Durante o desenvolvimento de um microsserviço da PDPJ-Br integrado ao banco de dados relacional por meio do JPA e Hibernate, um analista do TJCE manipula uma entidade de processo que se encontra no estado Detached. Segundo as regras de ciclo de vida do JPA, as alterações efetuadas nos atributos desse objeto não afetam o banco de dados, exceto se:
- A) a transação física for finalizada diretamente com um commit sem o encerramento prévio do EntityManager.
- B) o objeto for explicitamente reassociado ao contexto de persistência por meio da execução do método merge().
- C) o programador acionar o método clear() para forçar a sincronização de cache residual das variáveis em memória.
Em arquiteturas distribuídas de microsserviços da PDPJ-Br que utilizam o padrão Database-per-Microservice, o uso do protocolo de confirmação em duas fases (2PC) é evitado. A consistência dos dados de negócio que envolvem diferentes serviços é mantida por meio do Saga Pattern. Caso um serviço da cadeia de transações falhe, o sistema deve restaurar o estado consistente exclusivamente mediante:
- A) a execução de rollbacks físicos em cascata gerenciados pelo mecanismo transacional nativo ACID dos bancos de dados relacionais.
- B) a emissão de comandos de bloqueio síncrono de tabelas no banco de dados centralizado do PJe nacional.
- C) o disparo de transações compensatórias de trás para frente para desfazer de forma lógica as gravações consolidadas anteriormente.
Em conformidade com os padrões de infraestrutura da PDPJ-Br, se um microsserviço periférico de consulta de endereços do Tribunal começar a falhar sistematicamente ou apresentar lentidão crônica, o padrão Circuit Breaker é ativado.
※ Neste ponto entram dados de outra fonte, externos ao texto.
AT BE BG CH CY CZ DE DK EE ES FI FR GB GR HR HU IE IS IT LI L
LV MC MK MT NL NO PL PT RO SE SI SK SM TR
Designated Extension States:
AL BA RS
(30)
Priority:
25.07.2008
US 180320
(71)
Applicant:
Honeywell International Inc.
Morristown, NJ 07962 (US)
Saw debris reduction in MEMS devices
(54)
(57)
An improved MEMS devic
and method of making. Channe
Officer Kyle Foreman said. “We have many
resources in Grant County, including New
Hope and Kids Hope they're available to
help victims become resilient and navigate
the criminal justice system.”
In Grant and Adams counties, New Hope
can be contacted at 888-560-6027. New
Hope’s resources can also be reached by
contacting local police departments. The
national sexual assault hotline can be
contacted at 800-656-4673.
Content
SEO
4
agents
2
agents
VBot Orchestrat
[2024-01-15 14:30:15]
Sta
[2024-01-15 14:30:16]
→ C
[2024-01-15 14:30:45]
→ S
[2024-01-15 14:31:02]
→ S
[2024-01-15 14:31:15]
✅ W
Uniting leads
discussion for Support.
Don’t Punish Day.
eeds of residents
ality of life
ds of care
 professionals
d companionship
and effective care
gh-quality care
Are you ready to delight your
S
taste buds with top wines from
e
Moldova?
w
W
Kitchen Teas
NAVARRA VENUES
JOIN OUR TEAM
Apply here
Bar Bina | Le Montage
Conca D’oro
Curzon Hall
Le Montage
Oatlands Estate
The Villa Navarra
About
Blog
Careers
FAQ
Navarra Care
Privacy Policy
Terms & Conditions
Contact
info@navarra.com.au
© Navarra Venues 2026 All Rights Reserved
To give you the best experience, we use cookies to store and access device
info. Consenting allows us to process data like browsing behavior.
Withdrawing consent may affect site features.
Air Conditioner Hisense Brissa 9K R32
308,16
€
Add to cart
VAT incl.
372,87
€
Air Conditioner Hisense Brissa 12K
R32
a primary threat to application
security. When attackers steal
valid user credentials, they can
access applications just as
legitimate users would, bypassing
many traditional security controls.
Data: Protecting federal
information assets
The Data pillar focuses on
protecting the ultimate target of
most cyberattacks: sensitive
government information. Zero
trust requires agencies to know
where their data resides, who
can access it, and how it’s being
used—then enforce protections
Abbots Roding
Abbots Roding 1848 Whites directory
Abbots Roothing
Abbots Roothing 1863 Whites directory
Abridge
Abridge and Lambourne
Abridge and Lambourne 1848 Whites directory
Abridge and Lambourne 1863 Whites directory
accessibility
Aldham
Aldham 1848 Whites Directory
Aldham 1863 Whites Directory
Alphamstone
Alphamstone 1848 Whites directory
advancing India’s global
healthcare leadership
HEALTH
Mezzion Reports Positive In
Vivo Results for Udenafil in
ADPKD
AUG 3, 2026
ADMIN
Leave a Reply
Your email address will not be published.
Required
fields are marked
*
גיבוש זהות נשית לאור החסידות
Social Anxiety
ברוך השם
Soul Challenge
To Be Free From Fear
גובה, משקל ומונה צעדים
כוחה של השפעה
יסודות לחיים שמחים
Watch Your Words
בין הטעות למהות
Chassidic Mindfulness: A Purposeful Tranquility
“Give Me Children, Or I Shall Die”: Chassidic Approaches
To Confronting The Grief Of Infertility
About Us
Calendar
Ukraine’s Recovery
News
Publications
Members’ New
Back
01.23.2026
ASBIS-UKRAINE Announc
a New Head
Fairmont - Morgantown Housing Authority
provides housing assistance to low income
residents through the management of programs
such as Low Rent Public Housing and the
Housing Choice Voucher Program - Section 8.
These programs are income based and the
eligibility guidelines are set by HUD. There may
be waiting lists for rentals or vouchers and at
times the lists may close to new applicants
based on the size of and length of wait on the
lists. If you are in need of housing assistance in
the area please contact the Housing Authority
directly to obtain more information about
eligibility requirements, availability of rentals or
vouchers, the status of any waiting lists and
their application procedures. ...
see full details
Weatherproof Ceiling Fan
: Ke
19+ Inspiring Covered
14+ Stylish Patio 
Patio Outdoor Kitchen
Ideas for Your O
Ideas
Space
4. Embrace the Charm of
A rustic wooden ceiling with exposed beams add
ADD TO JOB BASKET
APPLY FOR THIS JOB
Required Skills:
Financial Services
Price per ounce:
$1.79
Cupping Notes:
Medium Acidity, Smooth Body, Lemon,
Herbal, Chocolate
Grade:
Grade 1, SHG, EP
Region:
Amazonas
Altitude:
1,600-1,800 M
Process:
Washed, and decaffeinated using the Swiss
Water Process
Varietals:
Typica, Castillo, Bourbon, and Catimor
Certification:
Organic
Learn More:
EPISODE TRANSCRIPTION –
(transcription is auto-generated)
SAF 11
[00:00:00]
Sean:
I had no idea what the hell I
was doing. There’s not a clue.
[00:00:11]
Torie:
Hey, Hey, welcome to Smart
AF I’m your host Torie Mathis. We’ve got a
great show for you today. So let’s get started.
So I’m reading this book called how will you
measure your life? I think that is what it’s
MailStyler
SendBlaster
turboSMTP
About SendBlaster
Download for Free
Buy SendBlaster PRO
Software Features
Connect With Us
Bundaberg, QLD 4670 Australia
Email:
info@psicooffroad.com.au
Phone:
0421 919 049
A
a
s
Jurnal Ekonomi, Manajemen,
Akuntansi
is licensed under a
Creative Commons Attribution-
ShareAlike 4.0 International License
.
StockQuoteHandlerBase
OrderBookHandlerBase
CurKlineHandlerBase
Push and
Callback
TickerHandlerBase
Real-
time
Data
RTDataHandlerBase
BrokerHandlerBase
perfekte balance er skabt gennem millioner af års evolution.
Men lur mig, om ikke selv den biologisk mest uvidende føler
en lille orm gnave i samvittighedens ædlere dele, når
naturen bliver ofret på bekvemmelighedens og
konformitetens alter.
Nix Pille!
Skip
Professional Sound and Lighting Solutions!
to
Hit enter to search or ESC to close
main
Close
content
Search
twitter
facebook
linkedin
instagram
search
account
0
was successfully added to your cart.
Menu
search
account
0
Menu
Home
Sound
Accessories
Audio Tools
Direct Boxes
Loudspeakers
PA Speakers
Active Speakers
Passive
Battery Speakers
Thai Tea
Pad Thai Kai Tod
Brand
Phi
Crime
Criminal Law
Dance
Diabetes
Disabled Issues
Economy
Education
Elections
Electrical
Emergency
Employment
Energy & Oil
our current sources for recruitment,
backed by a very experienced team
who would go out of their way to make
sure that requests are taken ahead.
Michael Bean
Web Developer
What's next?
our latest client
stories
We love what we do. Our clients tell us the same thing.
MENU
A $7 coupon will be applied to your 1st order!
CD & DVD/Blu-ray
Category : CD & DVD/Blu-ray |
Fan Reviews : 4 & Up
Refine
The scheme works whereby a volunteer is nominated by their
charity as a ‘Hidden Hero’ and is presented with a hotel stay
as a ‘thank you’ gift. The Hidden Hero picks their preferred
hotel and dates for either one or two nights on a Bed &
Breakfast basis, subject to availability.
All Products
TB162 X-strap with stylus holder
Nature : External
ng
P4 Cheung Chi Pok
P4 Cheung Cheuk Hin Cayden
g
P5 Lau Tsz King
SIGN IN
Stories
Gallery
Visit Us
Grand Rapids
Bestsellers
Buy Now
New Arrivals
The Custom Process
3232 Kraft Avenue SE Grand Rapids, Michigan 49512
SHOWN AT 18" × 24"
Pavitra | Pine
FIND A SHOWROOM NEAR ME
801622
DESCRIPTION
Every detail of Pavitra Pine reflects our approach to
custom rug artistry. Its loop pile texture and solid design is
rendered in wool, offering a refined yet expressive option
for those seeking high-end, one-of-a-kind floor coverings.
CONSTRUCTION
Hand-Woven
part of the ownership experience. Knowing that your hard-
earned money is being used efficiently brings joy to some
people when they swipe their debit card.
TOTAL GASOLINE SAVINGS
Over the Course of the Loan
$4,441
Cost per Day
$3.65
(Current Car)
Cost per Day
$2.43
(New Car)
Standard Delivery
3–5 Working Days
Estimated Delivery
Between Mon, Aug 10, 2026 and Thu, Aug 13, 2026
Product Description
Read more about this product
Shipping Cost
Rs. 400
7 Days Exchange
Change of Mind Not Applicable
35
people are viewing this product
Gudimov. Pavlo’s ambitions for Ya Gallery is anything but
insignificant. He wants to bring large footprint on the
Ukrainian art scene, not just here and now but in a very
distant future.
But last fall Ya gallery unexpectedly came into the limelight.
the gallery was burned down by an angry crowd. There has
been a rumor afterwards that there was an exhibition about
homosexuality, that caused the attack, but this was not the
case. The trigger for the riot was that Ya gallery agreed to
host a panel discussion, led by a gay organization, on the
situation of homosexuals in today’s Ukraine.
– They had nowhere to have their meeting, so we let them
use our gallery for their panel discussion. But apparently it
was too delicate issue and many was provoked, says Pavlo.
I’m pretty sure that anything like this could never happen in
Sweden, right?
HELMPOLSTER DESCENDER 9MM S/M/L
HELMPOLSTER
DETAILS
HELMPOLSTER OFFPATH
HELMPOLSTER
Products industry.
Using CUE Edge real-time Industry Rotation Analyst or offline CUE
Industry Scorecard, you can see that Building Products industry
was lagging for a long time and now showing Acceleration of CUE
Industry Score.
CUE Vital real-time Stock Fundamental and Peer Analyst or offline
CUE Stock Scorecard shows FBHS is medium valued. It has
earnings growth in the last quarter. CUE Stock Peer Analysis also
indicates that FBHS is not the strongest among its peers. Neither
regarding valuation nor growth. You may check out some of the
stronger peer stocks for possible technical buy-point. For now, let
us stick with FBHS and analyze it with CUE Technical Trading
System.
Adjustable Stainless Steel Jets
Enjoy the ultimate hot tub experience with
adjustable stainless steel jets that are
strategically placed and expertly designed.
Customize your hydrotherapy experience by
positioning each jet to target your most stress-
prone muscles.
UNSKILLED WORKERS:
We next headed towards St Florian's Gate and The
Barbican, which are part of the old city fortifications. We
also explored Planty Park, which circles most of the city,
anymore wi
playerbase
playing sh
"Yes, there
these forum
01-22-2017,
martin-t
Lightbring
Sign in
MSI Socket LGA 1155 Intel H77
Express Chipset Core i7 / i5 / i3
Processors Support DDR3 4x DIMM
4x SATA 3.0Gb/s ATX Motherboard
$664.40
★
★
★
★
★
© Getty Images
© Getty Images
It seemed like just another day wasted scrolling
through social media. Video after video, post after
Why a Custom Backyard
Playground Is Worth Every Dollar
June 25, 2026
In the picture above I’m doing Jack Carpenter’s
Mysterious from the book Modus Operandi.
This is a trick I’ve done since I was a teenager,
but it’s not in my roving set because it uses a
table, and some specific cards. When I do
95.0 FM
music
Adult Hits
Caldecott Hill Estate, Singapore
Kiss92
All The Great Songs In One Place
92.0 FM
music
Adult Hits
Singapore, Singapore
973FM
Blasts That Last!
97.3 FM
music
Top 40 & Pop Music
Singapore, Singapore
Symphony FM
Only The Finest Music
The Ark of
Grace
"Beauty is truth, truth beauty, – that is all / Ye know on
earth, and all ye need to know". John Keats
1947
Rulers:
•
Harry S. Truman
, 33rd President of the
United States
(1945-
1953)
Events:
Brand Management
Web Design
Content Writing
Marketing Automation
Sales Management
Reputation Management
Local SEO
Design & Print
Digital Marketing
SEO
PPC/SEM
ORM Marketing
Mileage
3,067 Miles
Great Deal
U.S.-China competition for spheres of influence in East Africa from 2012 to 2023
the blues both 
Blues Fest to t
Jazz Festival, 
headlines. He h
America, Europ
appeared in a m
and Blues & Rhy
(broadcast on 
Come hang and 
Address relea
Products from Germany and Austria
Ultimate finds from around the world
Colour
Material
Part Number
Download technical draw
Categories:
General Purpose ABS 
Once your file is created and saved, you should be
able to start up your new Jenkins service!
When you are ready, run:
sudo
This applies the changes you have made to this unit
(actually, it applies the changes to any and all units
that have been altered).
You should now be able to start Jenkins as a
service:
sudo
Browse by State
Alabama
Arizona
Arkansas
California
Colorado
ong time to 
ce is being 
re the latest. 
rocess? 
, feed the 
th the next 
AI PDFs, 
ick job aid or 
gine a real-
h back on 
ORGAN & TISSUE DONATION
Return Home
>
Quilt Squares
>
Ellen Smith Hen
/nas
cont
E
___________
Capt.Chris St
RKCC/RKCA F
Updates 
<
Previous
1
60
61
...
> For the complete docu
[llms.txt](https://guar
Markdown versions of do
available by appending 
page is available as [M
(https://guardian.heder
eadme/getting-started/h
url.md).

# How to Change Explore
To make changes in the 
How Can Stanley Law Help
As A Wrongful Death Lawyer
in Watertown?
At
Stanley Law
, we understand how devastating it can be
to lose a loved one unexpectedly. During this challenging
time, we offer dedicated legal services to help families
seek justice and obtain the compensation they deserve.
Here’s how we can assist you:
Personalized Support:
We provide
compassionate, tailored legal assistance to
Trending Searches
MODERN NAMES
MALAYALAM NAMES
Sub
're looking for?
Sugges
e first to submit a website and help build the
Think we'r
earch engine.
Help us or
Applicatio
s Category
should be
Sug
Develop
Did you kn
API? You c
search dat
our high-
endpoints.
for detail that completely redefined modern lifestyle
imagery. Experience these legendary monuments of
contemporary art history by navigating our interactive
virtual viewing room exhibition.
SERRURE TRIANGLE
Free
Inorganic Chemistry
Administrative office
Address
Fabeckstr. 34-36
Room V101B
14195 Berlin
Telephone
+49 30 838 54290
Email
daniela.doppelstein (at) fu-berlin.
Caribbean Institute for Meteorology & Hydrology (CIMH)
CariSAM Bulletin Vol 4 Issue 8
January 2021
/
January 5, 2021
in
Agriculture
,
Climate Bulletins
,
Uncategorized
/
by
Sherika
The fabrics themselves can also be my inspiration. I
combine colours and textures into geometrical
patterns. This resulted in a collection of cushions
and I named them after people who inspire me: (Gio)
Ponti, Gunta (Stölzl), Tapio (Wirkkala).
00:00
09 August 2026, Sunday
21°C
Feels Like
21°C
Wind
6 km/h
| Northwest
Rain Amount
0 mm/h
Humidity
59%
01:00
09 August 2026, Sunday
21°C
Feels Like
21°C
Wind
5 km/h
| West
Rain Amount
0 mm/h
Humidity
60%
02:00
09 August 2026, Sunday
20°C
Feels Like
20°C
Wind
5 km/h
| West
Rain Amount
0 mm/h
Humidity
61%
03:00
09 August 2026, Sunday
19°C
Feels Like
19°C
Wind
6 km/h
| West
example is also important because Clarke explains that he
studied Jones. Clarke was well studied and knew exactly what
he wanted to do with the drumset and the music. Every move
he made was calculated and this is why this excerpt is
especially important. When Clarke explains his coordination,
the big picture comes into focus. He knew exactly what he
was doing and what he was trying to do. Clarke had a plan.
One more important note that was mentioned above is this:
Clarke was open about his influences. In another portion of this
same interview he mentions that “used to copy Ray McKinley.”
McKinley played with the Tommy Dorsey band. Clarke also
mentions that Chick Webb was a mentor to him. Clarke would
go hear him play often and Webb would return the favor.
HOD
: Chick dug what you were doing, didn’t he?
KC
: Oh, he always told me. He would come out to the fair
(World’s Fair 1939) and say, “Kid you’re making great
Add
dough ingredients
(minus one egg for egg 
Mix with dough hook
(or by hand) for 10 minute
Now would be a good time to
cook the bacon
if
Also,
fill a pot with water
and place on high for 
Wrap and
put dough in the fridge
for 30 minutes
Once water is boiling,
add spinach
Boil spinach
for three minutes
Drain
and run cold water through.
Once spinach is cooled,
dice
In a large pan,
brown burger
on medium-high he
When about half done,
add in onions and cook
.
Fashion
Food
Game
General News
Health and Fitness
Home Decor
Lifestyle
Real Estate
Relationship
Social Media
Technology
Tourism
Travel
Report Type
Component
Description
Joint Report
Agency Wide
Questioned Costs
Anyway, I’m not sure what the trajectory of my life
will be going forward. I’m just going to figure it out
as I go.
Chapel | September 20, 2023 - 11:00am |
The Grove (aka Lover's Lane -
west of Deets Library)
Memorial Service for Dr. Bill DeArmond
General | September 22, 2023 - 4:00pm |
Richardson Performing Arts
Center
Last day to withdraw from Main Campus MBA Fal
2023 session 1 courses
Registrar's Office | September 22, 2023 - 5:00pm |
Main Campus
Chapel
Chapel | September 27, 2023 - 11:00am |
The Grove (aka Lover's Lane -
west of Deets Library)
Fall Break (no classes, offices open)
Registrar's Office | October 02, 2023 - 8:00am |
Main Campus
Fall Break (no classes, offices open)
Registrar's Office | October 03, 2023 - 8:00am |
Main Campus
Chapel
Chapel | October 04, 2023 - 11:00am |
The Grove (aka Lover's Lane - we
Diante do colapso do serviço, o disjuntor de rede se abre e o sistema interrompe imediatamente o tráfego de novas requisições para:
- A) evitar a indisponibilidade total da plataforma, transferindo a competência de auditoria e logs para o painel de Service Discovery.
- B) impedir que a lentidão do serviço danificado se propague em cascata e cause o esgotamento dos recursos do microsserviço remetente.
- C) forçar o roteamento síncrono de chamadas JDBC diretas de banco de dados pelo API Gateway.
Com o objetivo de padronizar as integrações do Poder Judiciário, a Portaria nº 284/2021 establishes que as APIs RESTful devem aderir ao Nível 2 do Modelo de Maturidade de Richardson. Para atingir essa classificação de maturidade corporativa, a API exposta pelo analista deve operar exclusivamente utilizando:
- A) a divisão lógica por recursos identificados por substantivos lógicos associada ao uso semântico dos verbos e códigos de status HTTP.
- B) links hipermedia contextuais embutidos no payload JSON para guiar dinamicamente as ações futuras do cliente.
- C) um único endpoint genérico configurado para receber mensagens RPC empacotadas no formato XML/SOAP.